Pelleting feed with calcium lignosulfonate is shown in Stern, Can. J. Anim. Sci. 64 (Suppl.): 27-28 (September 1984). Based on continuous rumen culture in vitro studies Stern concluded that pelleting soybean meal with calcium lignosulfonate has potential for protecting protein from microbial degradation in the rumen. However, it has been discovered that calcium lignosulfonate is not the active component in spent sulfite liquor that protects the protein, and in fact pelleting with calcium lignosulfonate per se results in no protein protection.
Heat treatment combined with a reducing sugar is described in U.S. Pat. Nos. 4,957,748 and 5,023,091. To increase the efficiency of utilizing protein in feed by ruminants, feed containing a protein and a reducing sugar are mixed in quantities suitable for the Maillard reaction. The mixture is heated at a temperature, pH and time sufficient to cause early Maillard reactions, but not advanced Maillard reactions. Preferably, the sugar is xylose obtained by mixing sulfite liquor with the feed.

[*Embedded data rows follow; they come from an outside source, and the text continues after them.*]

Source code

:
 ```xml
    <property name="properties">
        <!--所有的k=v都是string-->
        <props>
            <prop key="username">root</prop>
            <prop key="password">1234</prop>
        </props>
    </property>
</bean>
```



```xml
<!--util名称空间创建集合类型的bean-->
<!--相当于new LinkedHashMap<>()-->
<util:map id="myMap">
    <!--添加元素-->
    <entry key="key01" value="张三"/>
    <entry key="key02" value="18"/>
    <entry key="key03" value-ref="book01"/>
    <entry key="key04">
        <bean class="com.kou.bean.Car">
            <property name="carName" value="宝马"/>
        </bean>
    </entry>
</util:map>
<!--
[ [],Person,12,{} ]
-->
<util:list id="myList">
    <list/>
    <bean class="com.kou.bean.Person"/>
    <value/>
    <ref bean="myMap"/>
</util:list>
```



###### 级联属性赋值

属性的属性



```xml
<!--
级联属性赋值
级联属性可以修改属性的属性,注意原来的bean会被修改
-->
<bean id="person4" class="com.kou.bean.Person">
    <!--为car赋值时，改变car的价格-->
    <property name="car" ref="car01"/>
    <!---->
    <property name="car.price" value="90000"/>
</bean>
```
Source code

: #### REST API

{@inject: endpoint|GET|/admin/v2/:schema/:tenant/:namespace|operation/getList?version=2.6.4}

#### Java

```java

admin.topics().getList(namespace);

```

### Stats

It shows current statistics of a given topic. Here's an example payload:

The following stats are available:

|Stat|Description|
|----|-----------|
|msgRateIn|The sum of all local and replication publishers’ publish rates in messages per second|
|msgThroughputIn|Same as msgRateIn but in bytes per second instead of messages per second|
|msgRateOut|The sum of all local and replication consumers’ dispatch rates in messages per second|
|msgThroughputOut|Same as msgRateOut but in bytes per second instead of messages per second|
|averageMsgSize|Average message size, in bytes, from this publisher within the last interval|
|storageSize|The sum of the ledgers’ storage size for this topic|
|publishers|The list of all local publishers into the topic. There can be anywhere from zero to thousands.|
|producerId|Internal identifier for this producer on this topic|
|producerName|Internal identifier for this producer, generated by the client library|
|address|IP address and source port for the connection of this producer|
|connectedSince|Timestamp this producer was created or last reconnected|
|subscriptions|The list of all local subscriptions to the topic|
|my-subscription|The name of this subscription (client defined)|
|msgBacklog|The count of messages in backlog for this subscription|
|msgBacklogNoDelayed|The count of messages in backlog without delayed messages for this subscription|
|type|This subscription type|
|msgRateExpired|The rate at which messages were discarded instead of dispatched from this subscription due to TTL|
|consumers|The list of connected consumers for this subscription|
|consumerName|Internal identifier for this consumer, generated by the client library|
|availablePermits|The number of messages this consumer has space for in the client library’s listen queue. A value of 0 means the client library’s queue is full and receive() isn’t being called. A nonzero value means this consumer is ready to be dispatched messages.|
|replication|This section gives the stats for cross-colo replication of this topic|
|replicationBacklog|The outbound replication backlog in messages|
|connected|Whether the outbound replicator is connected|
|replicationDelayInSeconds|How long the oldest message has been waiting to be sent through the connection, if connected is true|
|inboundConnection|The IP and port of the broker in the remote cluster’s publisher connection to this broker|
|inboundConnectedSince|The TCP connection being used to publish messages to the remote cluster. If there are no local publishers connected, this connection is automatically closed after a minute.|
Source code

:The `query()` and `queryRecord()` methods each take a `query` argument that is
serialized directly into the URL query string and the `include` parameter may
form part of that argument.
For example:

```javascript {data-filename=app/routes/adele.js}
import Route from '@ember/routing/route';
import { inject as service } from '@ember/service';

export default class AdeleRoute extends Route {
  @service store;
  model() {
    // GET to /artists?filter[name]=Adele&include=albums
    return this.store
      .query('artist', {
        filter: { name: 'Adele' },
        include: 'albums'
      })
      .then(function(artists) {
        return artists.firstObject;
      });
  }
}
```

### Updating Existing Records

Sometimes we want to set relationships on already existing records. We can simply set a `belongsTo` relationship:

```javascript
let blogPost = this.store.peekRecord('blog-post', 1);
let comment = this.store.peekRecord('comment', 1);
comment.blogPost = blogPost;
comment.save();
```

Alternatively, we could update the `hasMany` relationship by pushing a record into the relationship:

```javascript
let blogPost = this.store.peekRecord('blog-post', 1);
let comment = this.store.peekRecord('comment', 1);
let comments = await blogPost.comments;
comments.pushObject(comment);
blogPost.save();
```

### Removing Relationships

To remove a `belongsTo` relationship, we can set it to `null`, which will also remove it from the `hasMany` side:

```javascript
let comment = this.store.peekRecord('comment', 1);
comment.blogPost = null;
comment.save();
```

In U.S. Pat. No. 5,789,001, a ruminally inert fat for a ruminant feed is made by applying reducing sugars to oilseed meats and heating to induce non-enzymatic browning. The process is controlled to ensure penetration of the reducing sugars into the interior of cracked oilseed meat prior to browning. The browning reaction renders the protein which surrounds the oil resistant to rumen bacterial degradation to thereby encapsulate the oil in a protective matrix.
The prior art methods described above may be economical under some circumstances, but it is important to achieve the maximum cost saving and the best utilization of protein such as by increasing the efficiency with which fed protein is used by the animal. The prior art feeds and methods fall short of these goals by, in some cases, providing protein which has reduced nutritional value in an effort to increase the amount of protein actually transferred from the rumen to the small intestine of ruminants or have other disadvantages.